* **WHAT IS REQUIRED**
Going down the data below, set down exactly the line with "Faiza Akif, 13 Jan: 6000 -> 10577" and each line after it through the line with "Faiza Akif, 14 Jan: 10000 -> 3800"; no other lines.

* **MATERIAL FOR THIS EXERCISE**
· · · · ·

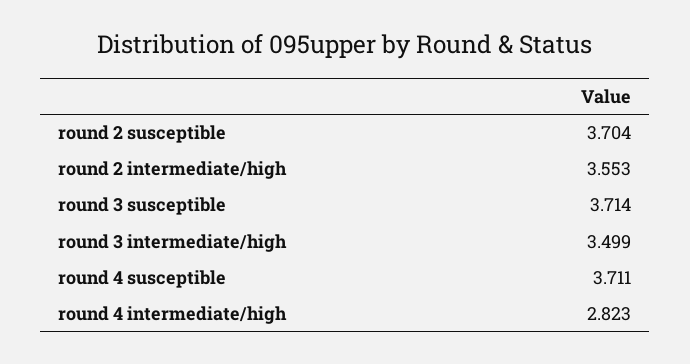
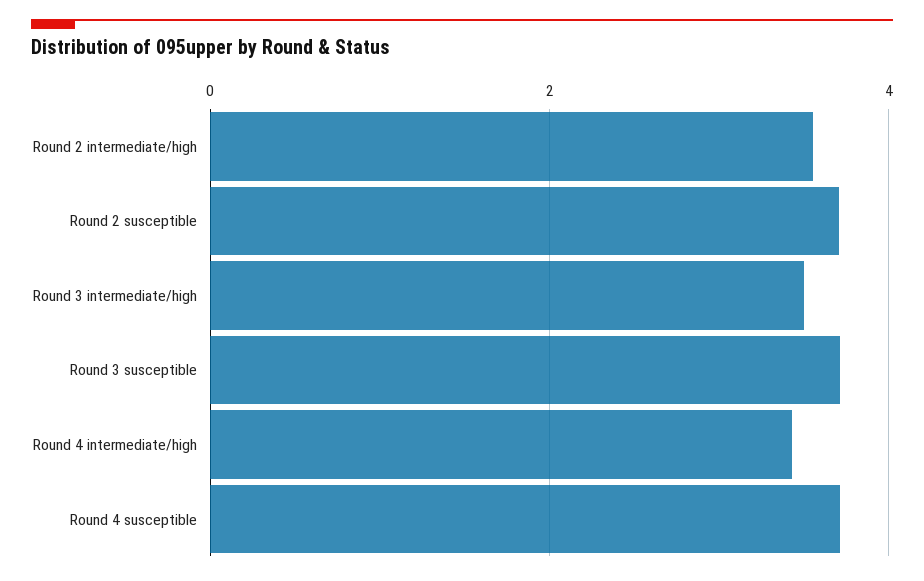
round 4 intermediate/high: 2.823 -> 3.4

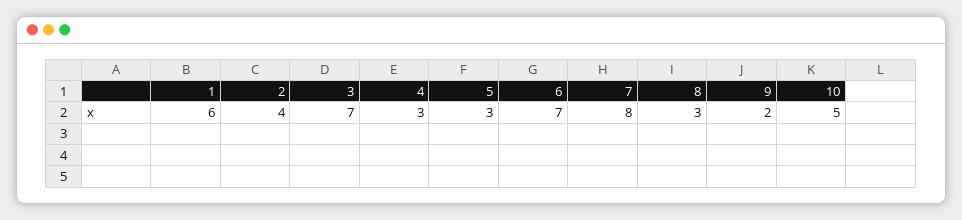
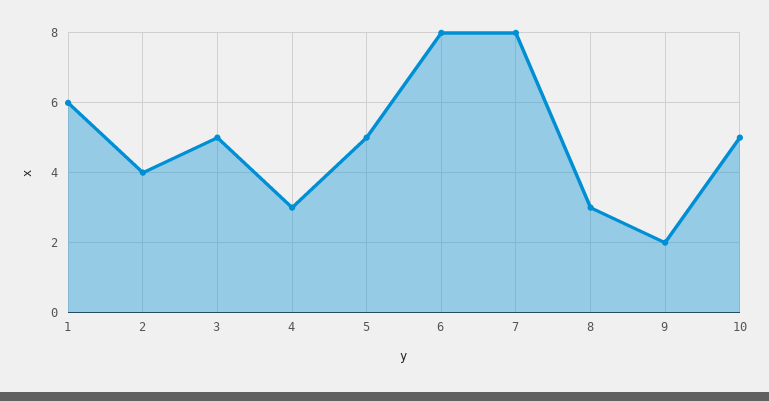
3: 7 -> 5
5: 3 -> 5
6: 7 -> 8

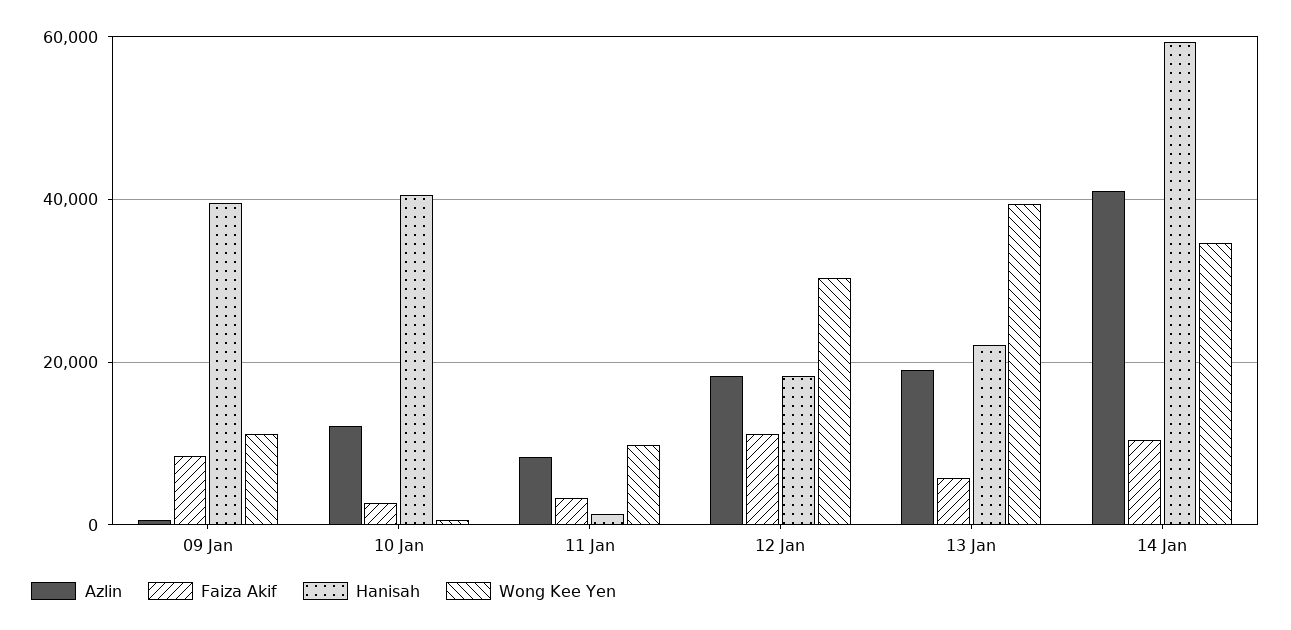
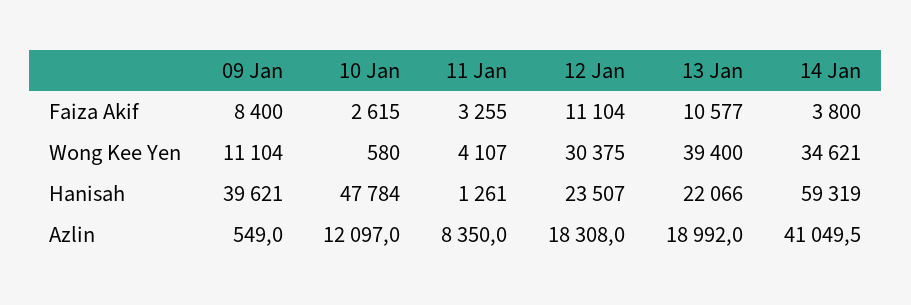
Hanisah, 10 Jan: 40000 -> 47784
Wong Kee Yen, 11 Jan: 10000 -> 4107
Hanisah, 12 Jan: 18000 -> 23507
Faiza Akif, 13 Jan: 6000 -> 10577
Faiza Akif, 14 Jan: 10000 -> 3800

· · · · ·

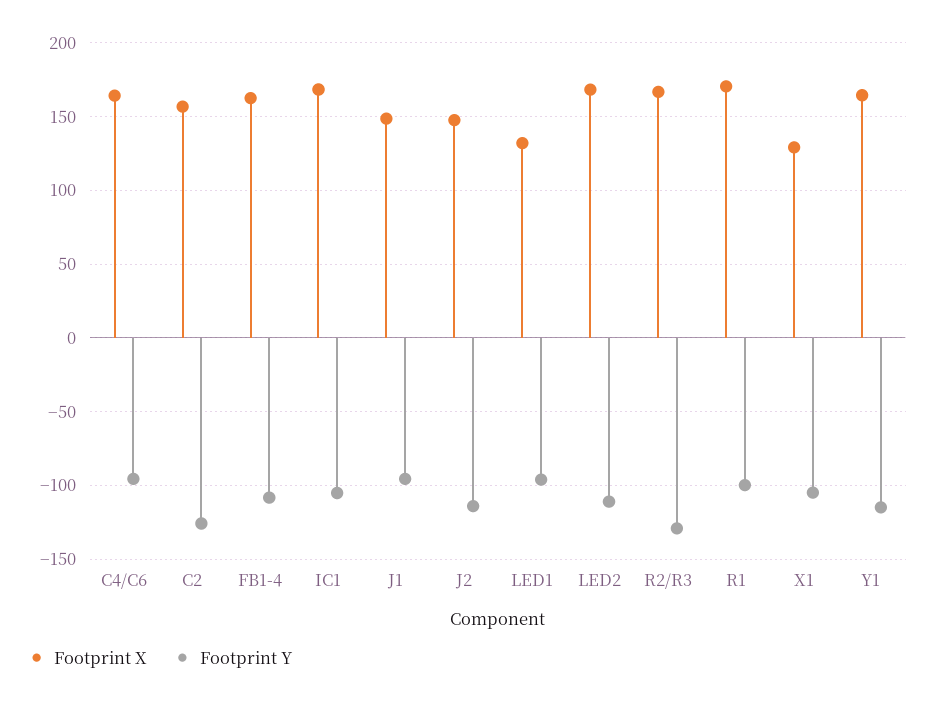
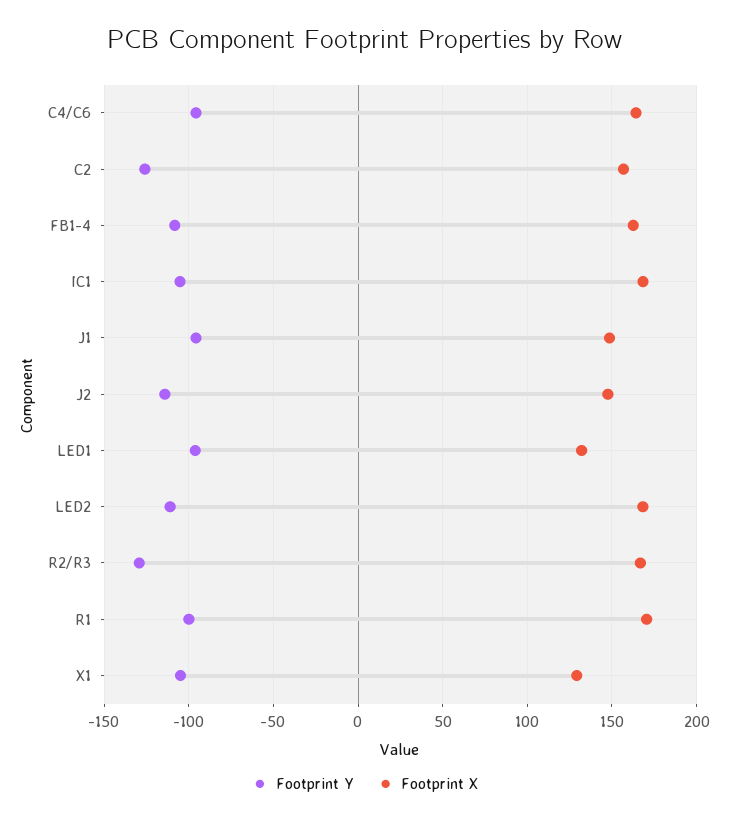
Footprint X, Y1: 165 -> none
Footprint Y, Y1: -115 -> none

· · · · ·

* **THE COMPLETED TASK**
Faiza Akif, 13 Jan: 6000 -> 10577
Faiza Akif, 14 Jan: 10000 -> 3800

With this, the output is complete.